───── Data for this exercise ─────

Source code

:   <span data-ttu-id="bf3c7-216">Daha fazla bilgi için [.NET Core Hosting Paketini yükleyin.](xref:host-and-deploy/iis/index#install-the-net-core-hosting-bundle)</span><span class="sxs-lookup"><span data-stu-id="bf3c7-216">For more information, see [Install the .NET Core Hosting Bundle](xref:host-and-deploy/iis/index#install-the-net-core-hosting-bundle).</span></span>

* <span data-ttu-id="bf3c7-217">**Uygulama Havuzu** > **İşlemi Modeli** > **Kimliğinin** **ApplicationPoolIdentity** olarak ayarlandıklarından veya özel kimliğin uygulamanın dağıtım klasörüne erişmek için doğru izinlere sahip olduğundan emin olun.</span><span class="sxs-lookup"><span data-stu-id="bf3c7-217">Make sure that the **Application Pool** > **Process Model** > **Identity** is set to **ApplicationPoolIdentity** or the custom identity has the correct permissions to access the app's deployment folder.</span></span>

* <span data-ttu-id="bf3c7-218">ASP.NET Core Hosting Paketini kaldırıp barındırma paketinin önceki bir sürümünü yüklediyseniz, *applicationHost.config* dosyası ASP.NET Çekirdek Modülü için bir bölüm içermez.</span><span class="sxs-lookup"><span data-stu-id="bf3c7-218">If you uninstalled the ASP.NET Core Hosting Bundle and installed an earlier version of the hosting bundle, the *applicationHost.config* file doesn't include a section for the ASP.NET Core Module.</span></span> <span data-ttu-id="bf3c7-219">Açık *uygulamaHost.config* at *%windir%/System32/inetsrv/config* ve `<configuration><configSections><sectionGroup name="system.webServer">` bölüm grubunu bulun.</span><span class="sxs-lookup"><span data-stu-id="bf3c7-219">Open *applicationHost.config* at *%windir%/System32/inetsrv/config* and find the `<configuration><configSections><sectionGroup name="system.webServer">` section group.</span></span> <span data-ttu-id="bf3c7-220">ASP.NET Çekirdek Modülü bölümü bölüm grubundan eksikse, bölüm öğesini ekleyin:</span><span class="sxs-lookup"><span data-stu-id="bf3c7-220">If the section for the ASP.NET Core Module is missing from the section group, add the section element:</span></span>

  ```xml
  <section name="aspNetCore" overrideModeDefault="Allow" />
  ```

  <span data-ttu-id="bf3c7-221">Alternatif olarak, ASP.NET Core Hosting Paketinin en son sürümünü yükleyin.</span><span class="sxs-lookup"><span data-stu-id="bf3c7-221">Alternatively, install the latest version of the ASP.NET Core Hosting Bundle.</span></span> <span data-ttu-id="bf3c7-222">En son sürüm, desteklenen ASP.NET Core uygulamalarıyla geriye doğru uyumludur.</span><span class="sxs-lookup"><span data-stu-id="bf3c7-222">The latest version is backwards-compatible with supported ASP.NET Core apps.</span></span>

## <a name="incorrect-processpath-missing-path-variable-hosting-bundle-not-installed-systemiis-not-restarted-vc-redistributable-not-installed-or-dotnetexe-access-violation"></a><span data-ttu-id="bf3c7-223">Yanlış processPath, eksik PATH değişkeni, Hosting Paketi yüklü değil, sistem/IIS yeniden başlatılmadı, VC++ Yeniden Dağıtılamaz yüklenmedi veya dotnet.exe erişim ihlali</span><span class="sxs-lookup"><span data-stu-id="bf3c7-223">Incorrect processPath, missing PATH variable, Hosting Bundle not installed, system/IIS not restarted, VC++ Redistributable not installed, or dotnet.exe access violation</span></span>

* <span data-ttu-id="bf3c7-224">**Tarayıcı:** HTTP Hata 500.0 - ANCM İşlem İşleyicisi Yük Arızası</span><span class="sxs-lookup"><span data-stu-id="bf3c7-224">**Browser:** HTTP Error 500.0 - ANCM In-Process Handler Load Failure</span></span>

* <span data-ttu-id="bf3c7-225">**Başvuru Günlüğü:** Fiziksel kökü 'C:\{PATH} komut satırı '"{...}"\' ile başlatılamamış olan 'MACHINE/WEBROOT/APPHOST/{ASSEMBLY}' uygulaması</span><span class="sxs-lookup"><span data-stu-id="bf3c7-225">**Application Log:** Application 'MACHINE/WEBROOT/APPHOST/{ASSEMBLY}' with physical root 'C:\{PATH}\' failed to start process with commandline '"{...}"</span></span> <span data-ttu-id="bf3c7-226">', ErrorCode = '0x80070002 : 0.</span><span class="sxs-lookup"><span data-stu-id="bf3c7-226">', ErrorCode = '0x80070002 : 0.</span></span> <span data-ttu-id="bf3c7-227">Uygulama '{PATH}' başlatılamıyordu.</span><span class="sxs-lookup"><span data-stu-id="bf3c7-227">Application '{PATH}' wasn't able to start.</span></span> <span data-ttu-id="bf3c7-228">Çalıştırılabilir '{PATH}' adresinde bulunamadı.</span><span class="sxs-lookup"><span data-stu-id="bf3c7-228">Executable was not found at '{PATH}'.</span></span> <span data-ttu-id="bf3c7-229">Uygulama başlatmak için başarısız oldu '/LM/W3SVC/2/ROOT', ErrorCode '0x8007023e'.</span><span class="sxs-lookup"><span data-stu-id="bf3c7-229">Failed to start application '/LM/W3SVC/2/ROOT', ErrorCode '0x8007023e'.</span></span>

─────

Using the listing above, retype each line exactly.

Source code

:   <span data-ttu-id="bf3c7-216">Daha fazla bilgi için [.NET Core Hosting Paketini yükleyin.](xref:host-and-deploy/iis/index#install-the-net-core-hosting-bundle)</span><span class="sxs-lookup"><span data-stu-id="bf3c7-216">For more information, see [Install the .NET Core Hosting Bundle](xref:host-and-deploy/iis/index#install-the-net-core-hosting-bundle).</span></span>

* <span data-ttu-id="bf3c7-217">**Uygulama Havuzu** > **İşlemi Modeli** > **Kimliğinin** **ApplicationPoolIdentity** olarak ayarlandıklarından veya özel kimliğin uygulamanın dağıtım klasörüne erişmek için doğru izinlere sahip olduğundan emin olun.</span><span class="sxs-lookup"><span data-stu-id="bf3c7-217">Make sure that the **Application Pool** > **Process Model** > **Identity** is set to **ApplicationPoolIdentity** or the custom identity has the correct permissions to access the app's deployment folder.</span></span>

* <span data-ttu-id="bf3c7-218">ASP.NET Core Hosting Paketini kaldırıp barındırma paketinin önceki bir sürümünü yüklediyseniz, *applicationHost.config* dosyası ASP.NET Çekirdek Modülü için bir bölüm içermez.</span><span class="sxs-lookup"><span data-stu-id="bf3c7-218">If you uninstalled the ASP.NET Core Hosting Bundle and installed an earlier version of the hosting bundle, the *applicationHost.config* file doesn't include a section for the ASP.NET Core Module.</span></span> <span data-ttu-id="bf3c7-219">Açık *uygulamaHost.config* at *%windir%/System32/inetsrv/config* ve `<configuration><configSections><sectionGroup name="system.webServer">` bölüm grubunu bulun.</span><span class="sxs-lookup"><span data-stu-id="bf3c7-219">Open *applicationHost.config* at *%windir%/System32/inetsrv/config* and find the `<configuration><configSections><sectionGroup name="system.webServer">` section group.</span></span> <span data-ttu-id="bf3c7-220">ASP.NET Çekirdek Modülü bölümü bölüm grubundan eksikse, bölüm öğesini ekleyin:</span><span class="sxs-lookup"><span data-stu-id="bf3c7-220">If the section for the ASP.NET Core Module is missing from the section group, add the section element:</span></span>

  ```xml
  <section name="aspNetCore" overrideModeDefault="Allow" />
  ```

  <span data-ttu-id="bf3c7-221">Alternatif olarak, ASP.NET Core Hosting Paketinin en son sürümünü yükleyin.</span><span class="sxs-lookup"><span data-stu-id="bf3c7-221">Alternatively, install the latest version of the ASP.NET Core Hosting Bundle.</span></span> <span data-ttu-id="bf3c7-222">En son sürüm, desteklenen ASP.NET Core uygulamalarıyla geriye doğru uyumludur.</span><span class="sxs-lookup"><span data-stu-id="bf3c7-222">The latest version is backwards-compatible with supported ASP.NET Core apps.</span></span>

## <a name="incorrect-processpath-missing-path-variable-hosting-bundle-not-installed-systemiis-not-restarted-vc-redistributable-not-installed-or-dotnetexe-access-violation"></a><span data-ttu-id="bf3c7-223">Yanlış processPath, eksik PATH değişkeni, Hosting Paketi yüklü değil, sistem/IIS yeniden başlatılmadı, VC++ Yeniden Dağıtılamaz yüklenmedi veya dotnet.exe erişim ihlali</span><span class="sxs-lookup"><span data-stu-id="bf3c7-223">Incorrect processPath, missing PATH variable, Hosting Bundle not installed, system/IIS not restarted, VC++ Redistributable not installed, or dotnet.exe access violation</span></span>

* <span data-ttu-id="bf3c7-224">**Tarayıcı:** HTTP Hata 500.0 - ANCM İşlem İşleyicisi Yük Arızası</span><span class="sxs-lookup"><span data-stu-id="bf3c7-224">**Browser:** HTTP Error 500.0 - ANCM In-Process Handler Load Failure</span></span>

* <span data-ttu-id="bf3c7-225">**Başvuru Günlüğü:** Fiziksel kökü 'C:\{PATH} komut satırı '"{...}"\' ile başlatılamamış olan 'MACHINE/WEBROOT/APPHOST/{ASSEMBLY}' uygulaması</span><span class="sxs-lookup"><span data-stu-id="bf3c7-225">**Application Log:** Application 'MACHINE/WEBROOT/APPHOST/{ASSEMBLY}' with physical root 'C:\{PATH}\' failed to start process with commandline '"{...}"</span></span> <span data-ttu-id="bf3c7-226">', ErrorCode = '0x80070002 : 0.</span><span class="sxs-lookup"><span data-stu-id="bf3c7-226">', ErrorCode = '0x80070002 : 0.</span></span> <span data-ttu-id="bf3c7-227">Uygulama '{PATH}' başlatılamıyordu.</span><span class="sxs-lookup"><span data-stu-id="bf3c7-227">Application '{PATH}' wasn't able to start.</span></span> <span data-ttu-id="bf3c7-228">Çalıştırılabilir '{PATH}' adresinde bulunamadı.</span><span class="sxs-lookup"><span data-stu-id="bf3c7-228">Executable was not found at '{PATH}'.</span></span> <span data-ttu-id="bf3c7-229">Uygulama başlatmak için başarısız oldu '/LM/W3SVC/2/ROOT', ErrorCode '0x8007023e'.</span><span class="sxs-lookup"><span data-stu-id="bf3c7-229">Failed to start application '/LM/W3SVC/2/ROOT', ErrorCode '0x8007023e'.</span></span>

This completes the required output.